Coldbrook (Hammer)(64)



‘Don’t you?’

Vic shrugged.

‘Just because people are using the word zombie,’ Marc said, ‘don’t go getting all spooked on me. I’ve spoken with Jonah, and he’s seen them first-hand. Killed a few of them himself. The body shuts down. The infection takes over their brain. And once we work out what the infection is, we might have a chance at a cure. Or an inoculation, at least.’

‘Body shuts down. Dead.’

‘Well . . .’ Marc said, and Vic saw the first glimmer of doubt.

‘So you produce an inoculation – what about those who are already infected?’

Marc raised his eyebrows. ‘Not our priority, sad to say.’

Vic rested his head back against the sofa, changing the subject. ‘So who does the chopper on the roof belong to?’

‘A friend of mine.’

‘You’re shitting me.’

‘No, really,’ Marc said. ‘I do have friends.’

‘I should tell Jonah I’m here,’ Vic said. ‘Update him. See what he’s doing down there. He said he was alone, the only survivor.’ And I worry for him, Vic wanted to say. But after everything he’d done, that sounded so trite.

‘Jonah’s a hard motherf*cker,’ Marc said. ‘His father worked in a coal mine, he ever tell you that? Fifty-two years. And every day of Jonah’s childhood, his father said he was working down there so Jonah didn’t have to do the same thing. His sense of worth comes from that, and his honour, and a lot of his attitude. Then when poor Wendy died . . .’ Marc shook his head and poured more bourbon. ‘Something on your mind?’ he asked.

Vic frowned and looked around the room, trying to grab hold of the thought that had been circling his consciousness for the last half an hour. Marc’s perception was sharp and, though they hadn’t exactly hit it off, it felt good to be around someone he couldn’t hide anything from. It meant that Marc was in control.
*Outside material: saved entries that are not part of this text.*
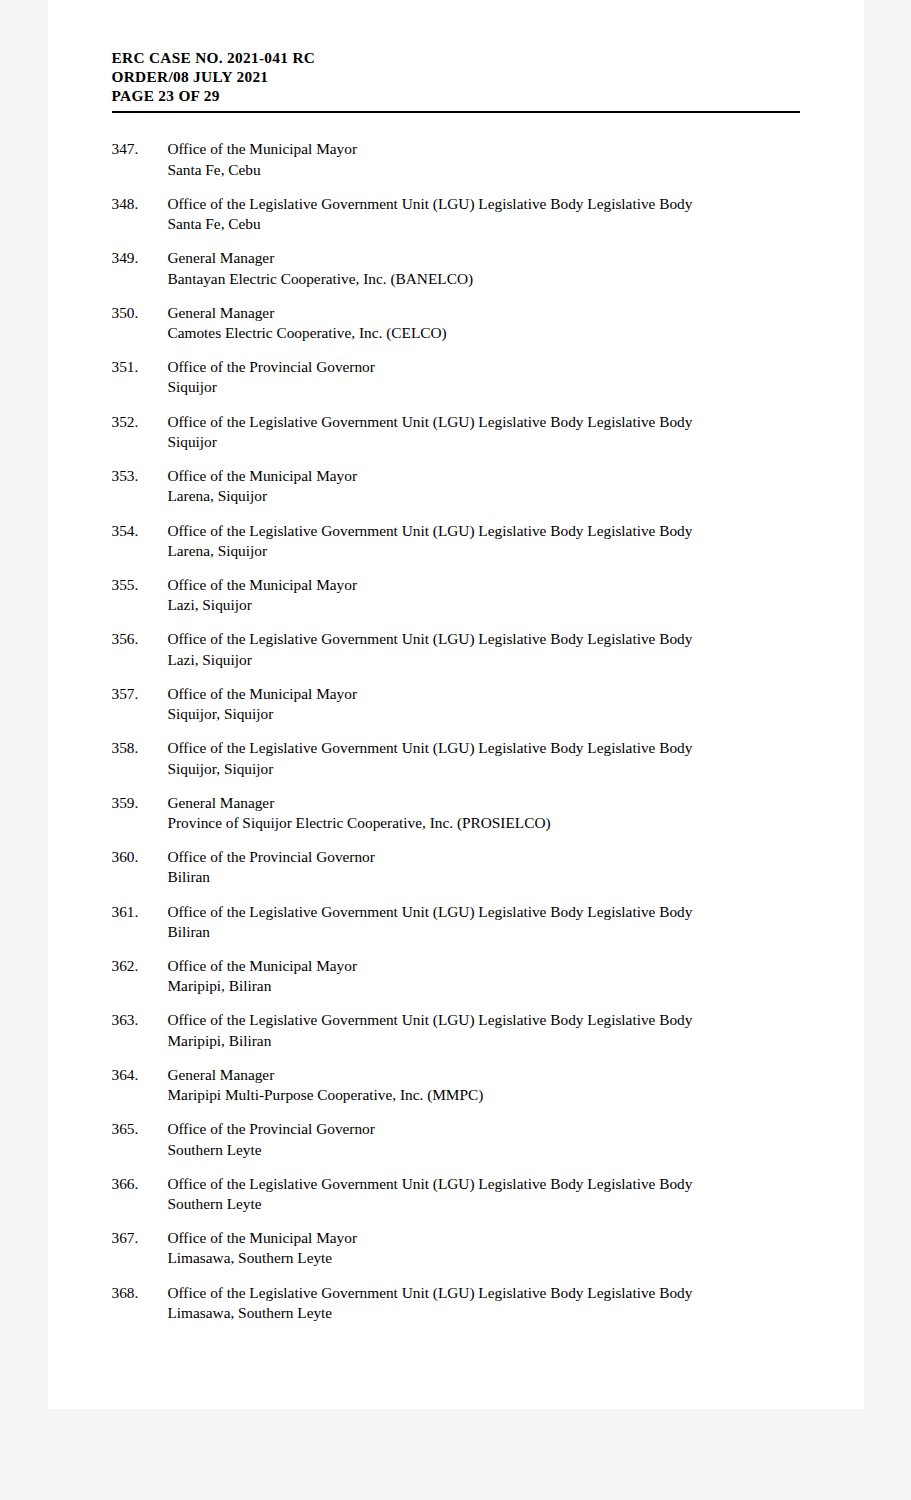ERC CASE NO. 2021-041 RC
ORDER/08 JULY 2021
PAGE 23 OF 29
347.
Office of the Municipal Mayor Santa Fe, Cebu
348.
Office of the Legislative Government Unit (LGU) Legislative Body Legislative Body Santa Fe, Cebu
349.
General Manager Bantayan Electric Cooperative, Inc. (BANELCO)
350.
General Manager Camotes Electric Cooperative, Inc. (CELCO)
351.
Office of the Provincial Governor Siquijor
352.
Office of the Legislative Government Unit (LGU) Legislative Body Legislative Body Siquijor
353.
Office of the Municipal Mayor Larena, Siquijor
354.
Office of the Legislative Government Unit (LGU) Legislative Body Legislative Body Larena, Siquijor
355.
Office of the Municipal Mayor Lazi, Siquijor
356.
Office of the Legislative Government Unit (LGU) Legislative Body Legislative Body Lazi, Siquijor
357.
Office of the Municipal Mayor Siquijor, Siquijor
358.
Office of the Legislative Government Unit (LGU) Legislative Body Legislative Body Siquijor, Siquijor
359.
General Manager Province of Siquijor Electric Cooperative, Inc. (PROSIELCO)
360.
Office of the Provincial Governor Biliran
361.
Office of the Legislative Government Unit (LGU) Legislative Body Legislative Body Biliran
362.
Office of the Municipal Mayor Maripipi, Biliran
363.
Office of the Legislative Government Unit (LGU) Legislative Body Legislative Body Maripipi, Biliran
364.
General Manager Maripipi Multi-Purpose Cooperative, Inc. (MMPC)
365.
Office of the Provincial Governor Southern Leyte
366.
Office of the Legislative Government Unit (LGU) Legislative Body Legislative Body Southern Leyte
367.
Office of the Municipal Mayor Limasawa, Southern Leyte
368.
Office of the Legislative Government Unit (LGU) Legislative Body Legislative Body Limasawa, Southern Leyte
‘Something’s bugging me,’ Vic said, closing his eyes and rubbing them.

‘Your trip up here? Radio reports? Something you saw on the way?’

‘Jesus!’ Vic said. He closed his eyes and had it. So obvious! ‘They were completely still.’

‘Huh?’

Vic jumped up and pointed to the computer. ‘Those images, that military site. Bring them up again.’
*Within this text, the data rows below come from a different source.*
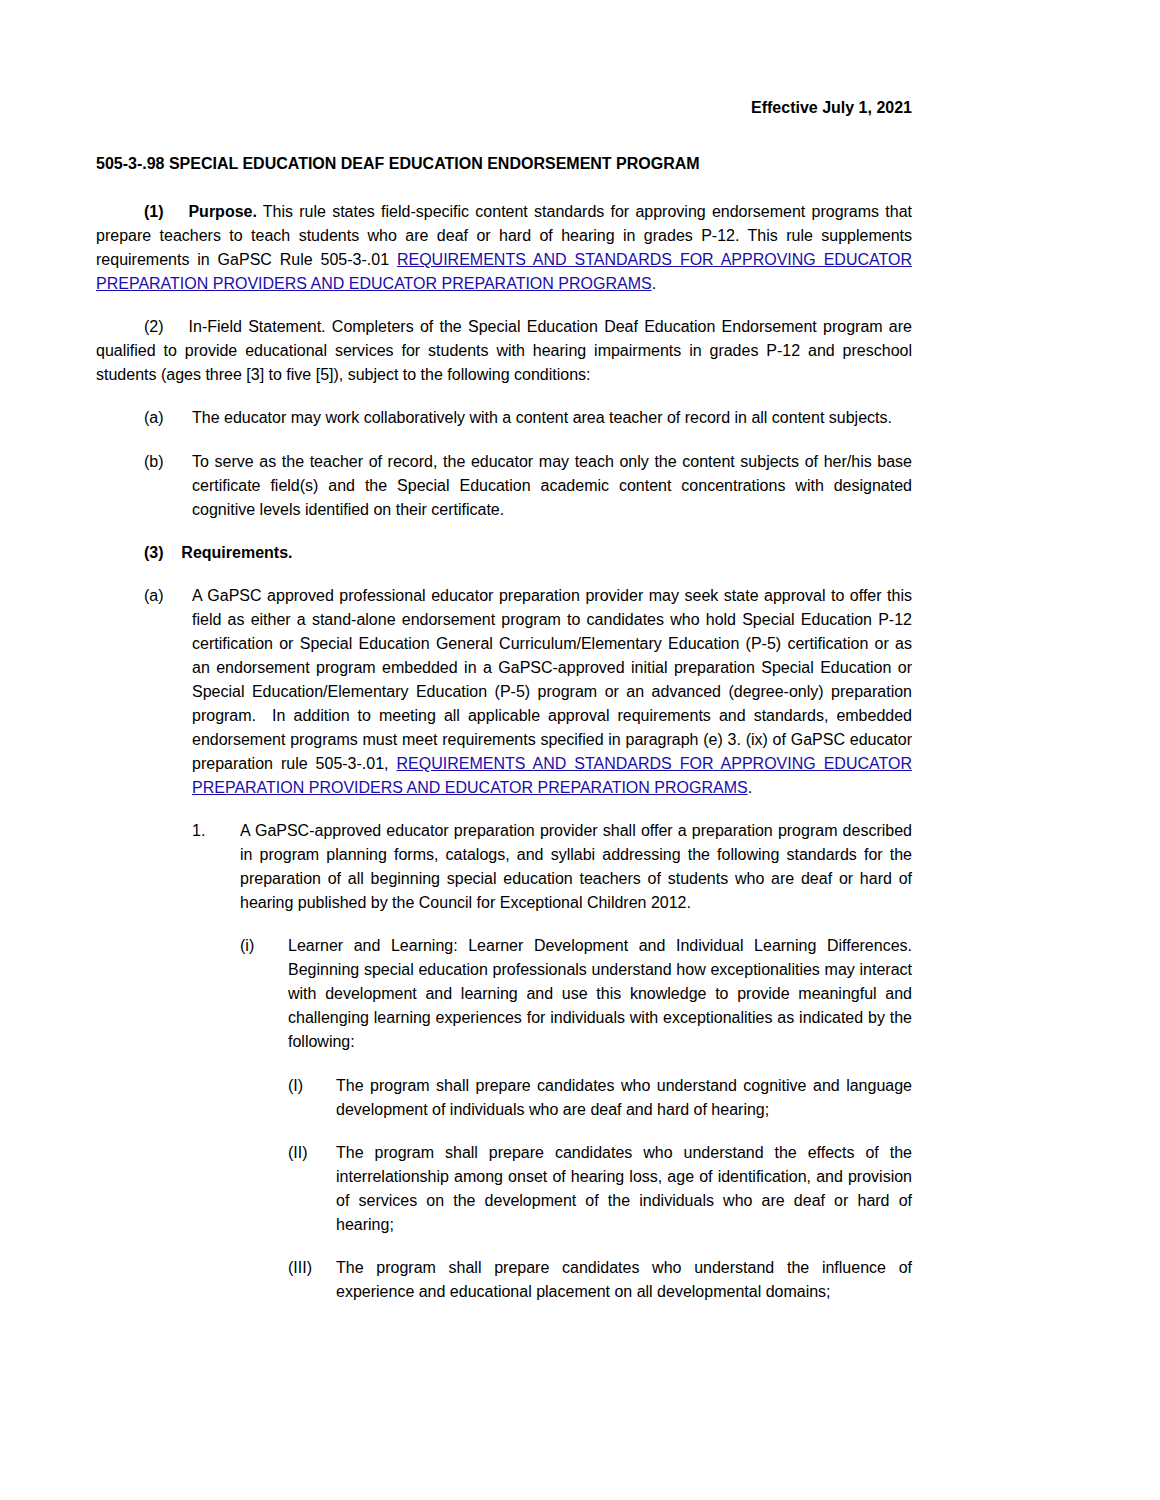Effective July 1, 2021
505-3-.98 SPECIAL EDUCATION DEAF EDUCATION ENDORSEMENT PROGRAM
(1) Purpose. This rule states field-specific content standards for approving endorsement programs that prepare teachers to teach students who are deaf or hard of hearing in grades P-12. This rule supplements requirements in GaPSC Rule 505-3-.01 REQUIREMENTS AND STANDARDS FOR APPROVING EDUCATOR PREPARATION PROVIDERS AND EDUCATOR PREPARATION PROGRAMS.
(2) In-Field Statement. Completers of the Special Education Deaf Education Endorsement program are qualified to provide educational services for students with hearing impairments in grades P-12 and preschool students (ages three [3] to five [5]), subject to the following conditions:
(a)
The educator may work collaboratively with a content area teacher of record in all content subjects.
(b)
To serve as the teacher of record, the educator may teach only the content subjects of her/his base certificate field(s) and the Special Education academic content concentrations with designated cognitive levels identified on their certificate.
(3) Requirements.
(a)
A GaPSC approved professional educator preparation provider may seek state approval to offer this field as either a stand-alone endorsement program to candidates who hold Special Education P-12 certification or Special Education General Curriculum/Elementary Education (P-5) certification or as an endorsement program embedded in a GaPSC-approved initial preparation Special Education or Special Education/Elementary Education (P-5) program or an advanced (degree-only) preparation program. In addition to meeting all applicable approval requirements and standards, embedded endorsement programs must meet requirements specified in paragraph (e) 3. (ix) of GaPSC educator preparation rule 505-3-.01, REQUIREMENTS AND STANDARDS FOR APPROVING EDUCATOR PREPARATION PROVIDERS AND EDUCATOR PREPARATION PROGRAMS.
1.
A GaPSC-approved educator preparation provider shall offer a preparation program described in program planning forms, catalogs, and syllabi addressing the following standards for the preparation of all beginning special education teachers of students who are deaf or hard of hearing published by the Council for Exceptional Children 2012.
(i)
Learner and Learning: Learner Development and Individual Learning Differences. Beginning special education professionals understand how exceptionalities may interact with development and learning and use this knowledge to provide meaningful and challenging learning experiences for individuals with exceptionalities as indicated by the following:
(I)
The program shall prepare candidates who understand cognitive and language development of individuals who are deaf and hard of hearing;
(II)
The program shall prepare candidates who understand the effects of the interrelationship among onset of hearing loss, age of identification, and provision of services on the development of the individuals who are deaf or hard of hearing;
(III)
The program shall prepare candidates who understand the influence of experience and educational placement on all developmental domains;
‘You saw something I didn’t?’ Marc said. But he tapped at the computer and brought up the site, and Vic reached past him and clicked on a film clip taken from a low-flying helicopter. They both watched for a couple of minutes, neither of them commenting, and Vic was starting to think he’d been imagining things. Then he saw it.

He leaned across Marc and hit pause.

‘Here,’ he said, pointing at one of the zombies in the crowd of afflicted people. ‘A woman. She’s lost an arm and has abdominal wounds. Run over, maybe. But while all the others are running and doing whatever they can to reach . . .’ He pointed below the screen, where a crashed camper van was out of shot. ‘She’s doing something different.’

He hit play again. The woman stood motionless. The only movement was her head, turning left and right as a dozen other zombies raged past her, running as fast as their injuries would allow towards the camper. Some of them fell as the occupants of the crashed vehicle fired, then she too crumpled.

‘Didn’t see a bullet hit her,’ Marc said.

‘That’s because she wasn’t shot. She was watching, that’s all. Observing.’

‘Why?’ Marc asked.

‘Don’t know. Pacifist zombie?’

‘Call Jonah,’ Marc said. ‘Tell him. I’ll patch in on my phone.’

As Vic dialled he thought, This has only just begun.





6


Jonah shut and locked the door, though he knew it would do no good. He had been visited before – the dream on the day they made breach, and afterwards. Doors were no barrier.

Bill Coldbrook had killed himself without explanation. Jonah remembered finding the old man hours after it had happened, walking into his room and seeing the stillness that seemed so unreal, and the expression of peace on his face and . . . escape? Perhaps that’s what it had been. There had been no note, but the old man’s dying expression had said it all.

Not just me, Jonah thought, and the idea was terrible. That bastard has been here before.